Would you repeat every entry below word for word but drop the images?

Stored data
☆ ☆ ☆ ☆ ☆

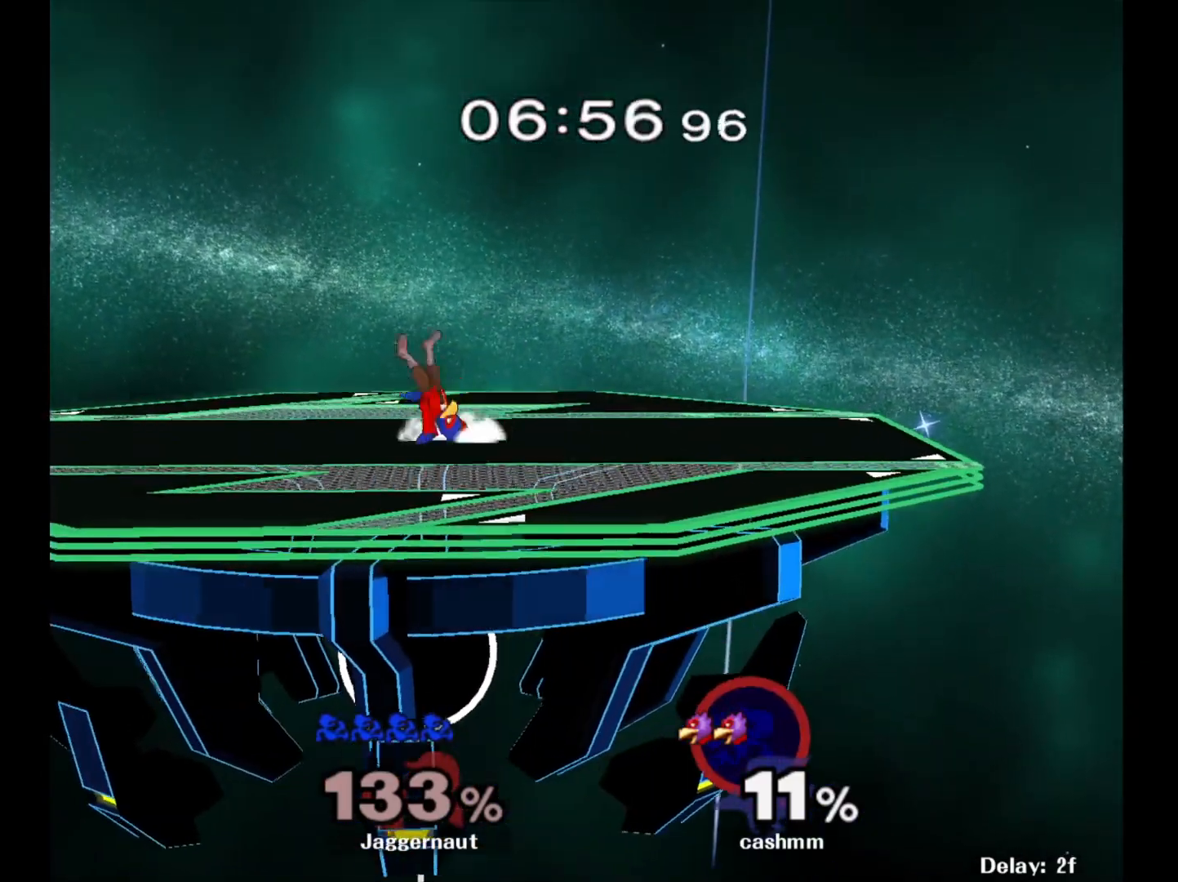
{"buttons": [], "left_stick": "center", "right_stick": "center", "events": []}
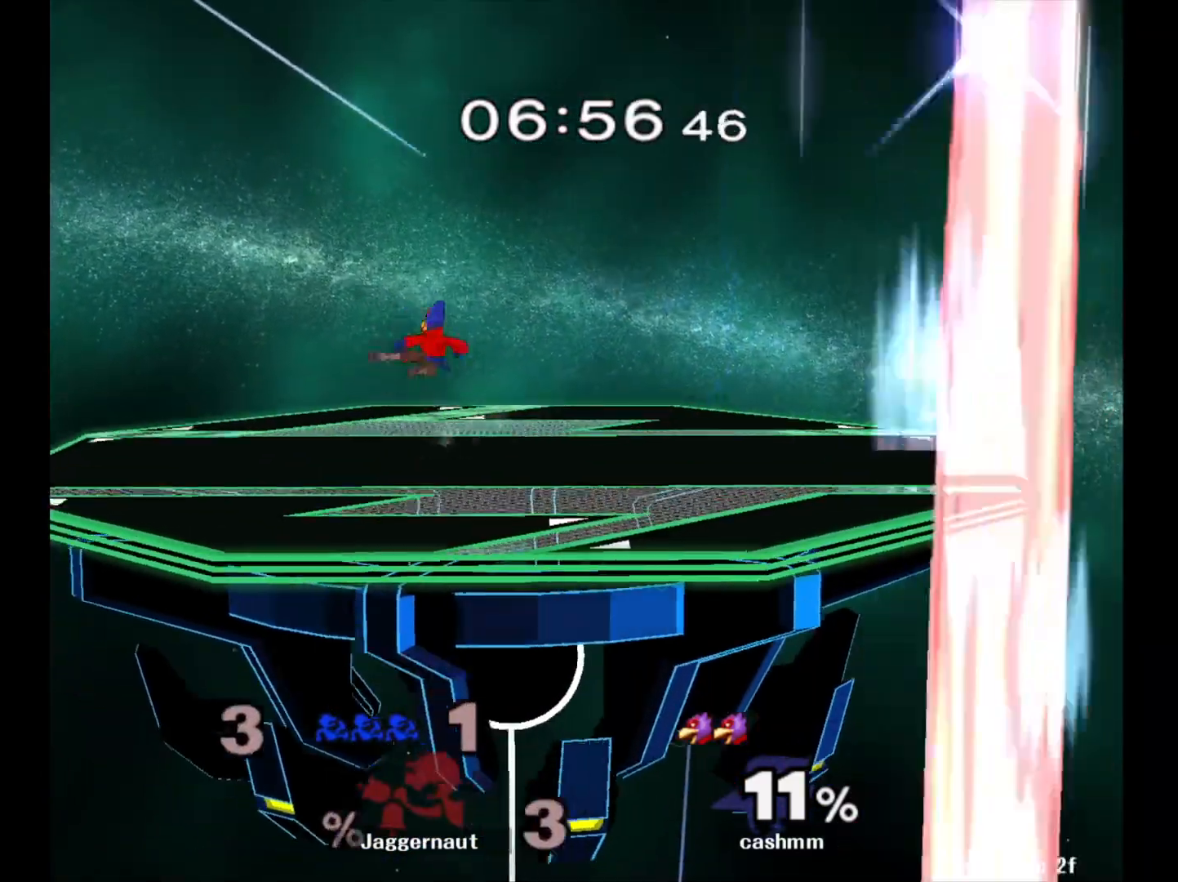
{"buttons": ["L1", "R1"], "left_stick": "center", "right_stick": "center", "events": [[100, "L1", "down"], [100, "R1", "down"], [267, "L1", "up"], [300, "R1", "up"], [317, "R1", "down"], [367, "L1", "down"]]}
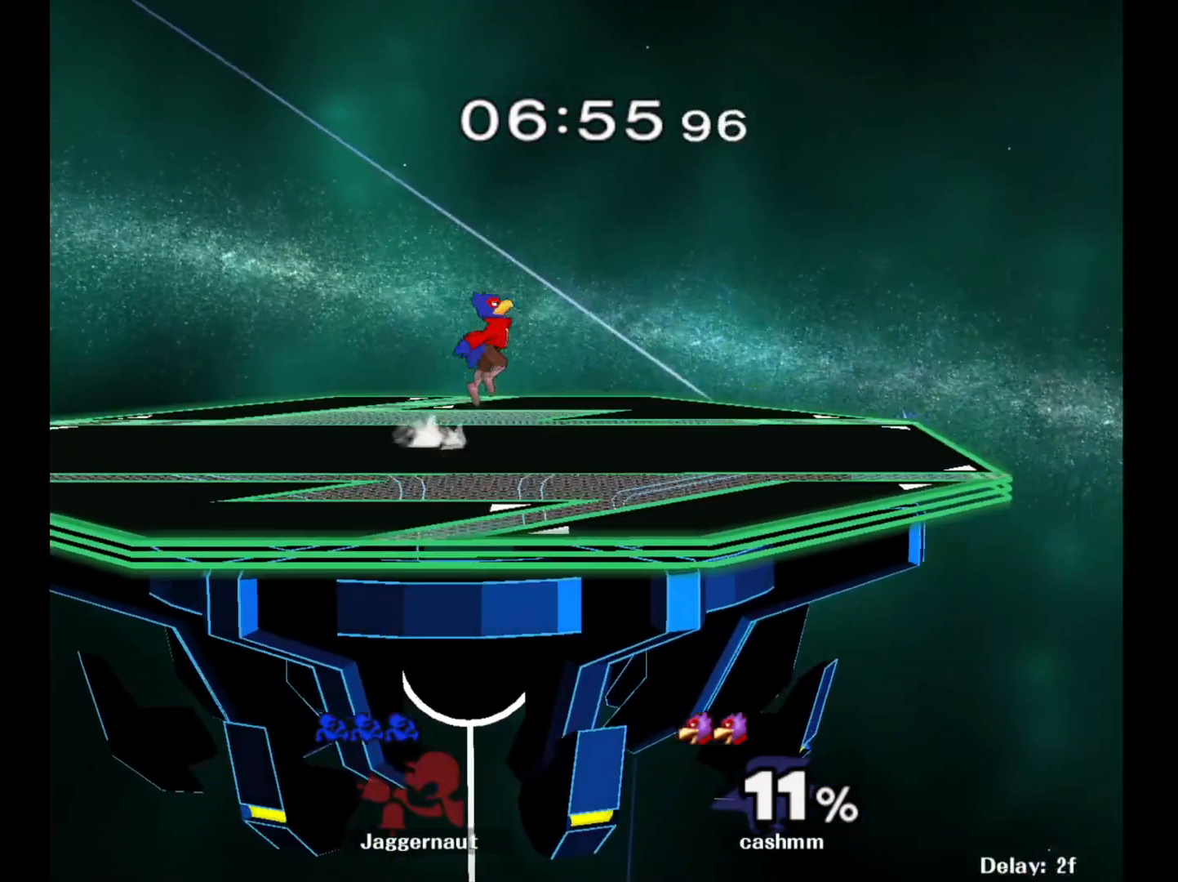
{"buttons": [], "left_stick": "right", "right_stick": "center", "events": [[33, "L1", "up"], [33, "R1", "up"], [100, "L1", "down"], [100, "R1", "down"], [300, "L1", "up"], [300, "R1", "up"], [500, "left_stick", "right"]]}
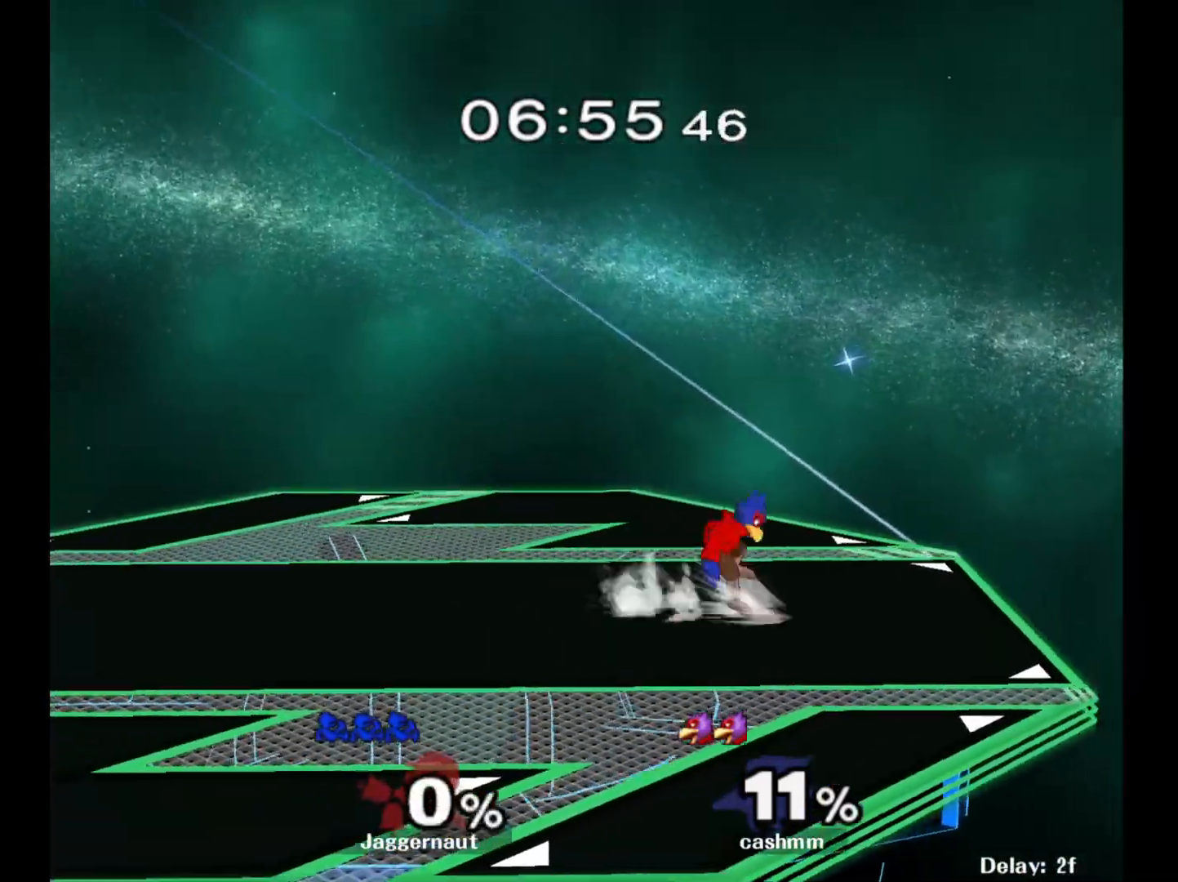
{"buttons": [], "left_stick": "center", "right_stick": "center", "events": [[200, "left_stick", "center"], [400, "left_stick", "right"], [500, "left_stick", "center"]]}
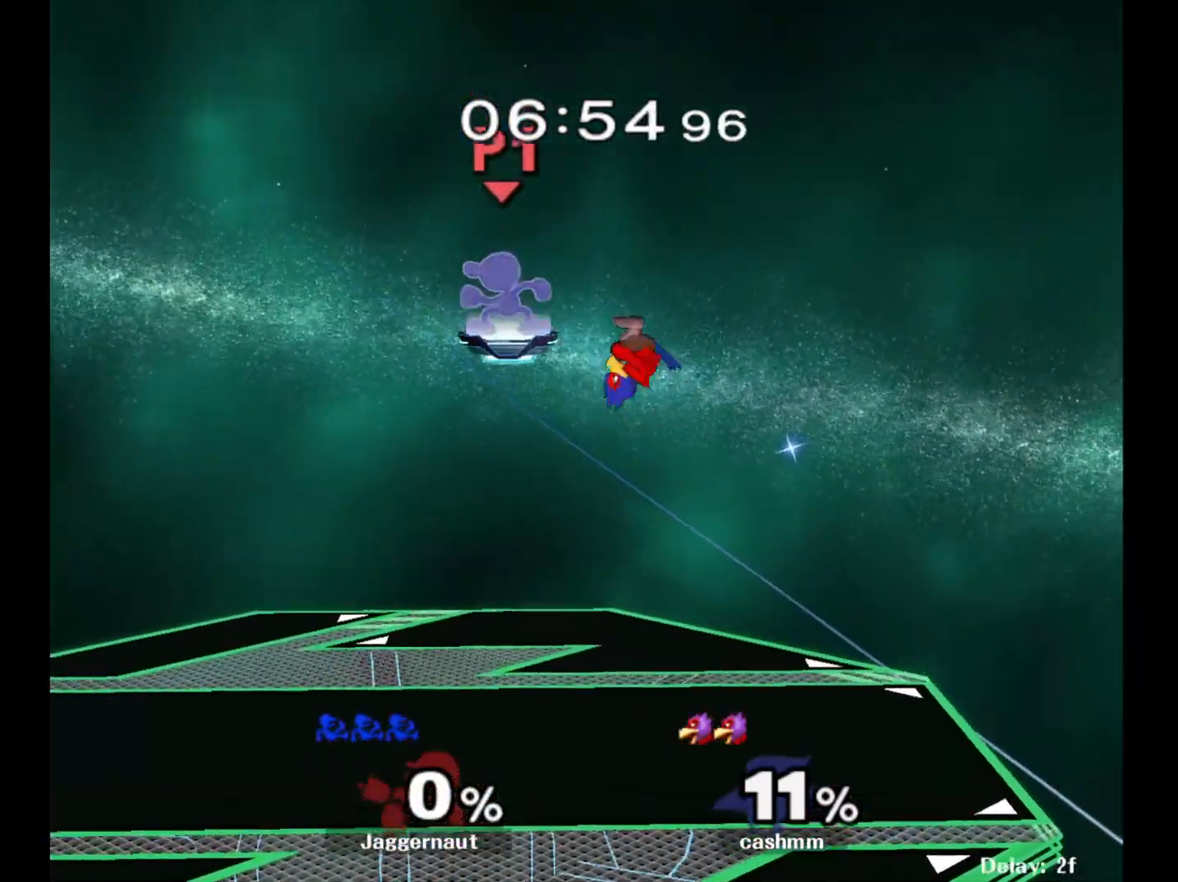
{"buttons": [], "left_stick": "down", "right_stick": "center", "events": [[433, "left_stick", "down"]]}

☆ ☆ ☆ ☆ ☆

Your response:
{"buttons": [], "left_stick": "center", "right_stick": "center", "events": []}
{"buttons": ["L1", "R1"], "left_stick": "center", "right_stick": "center", "events": [[100, "L1", "down"], [100, "R1", "down"], [267, "L1", "up"], [300, "R1", "up"], [317, "R1", "down"], [367, "L1", "down"]]}
{"buttons": [], "left_stick": "right", "right_stick": "center", "events": [[33, "L1", "up"], [33, "R1", "up"], [100, "L1", "down"], [100, "R1", "down"], [300, "L1", "up"], [300, "R1", "up"], [500, "left_stick", "right"]]}
{"buttons": [], "left_stick": "center", "right_stick": "center", "events": [[200, "left_stick", "center"], [400, "left_stick", "right"], [500, "left_stick", "center"]]}
{"buttons": [], "left_stick": "down", "right_stick": "center", "events": [[433, "left_stick", "down"]]}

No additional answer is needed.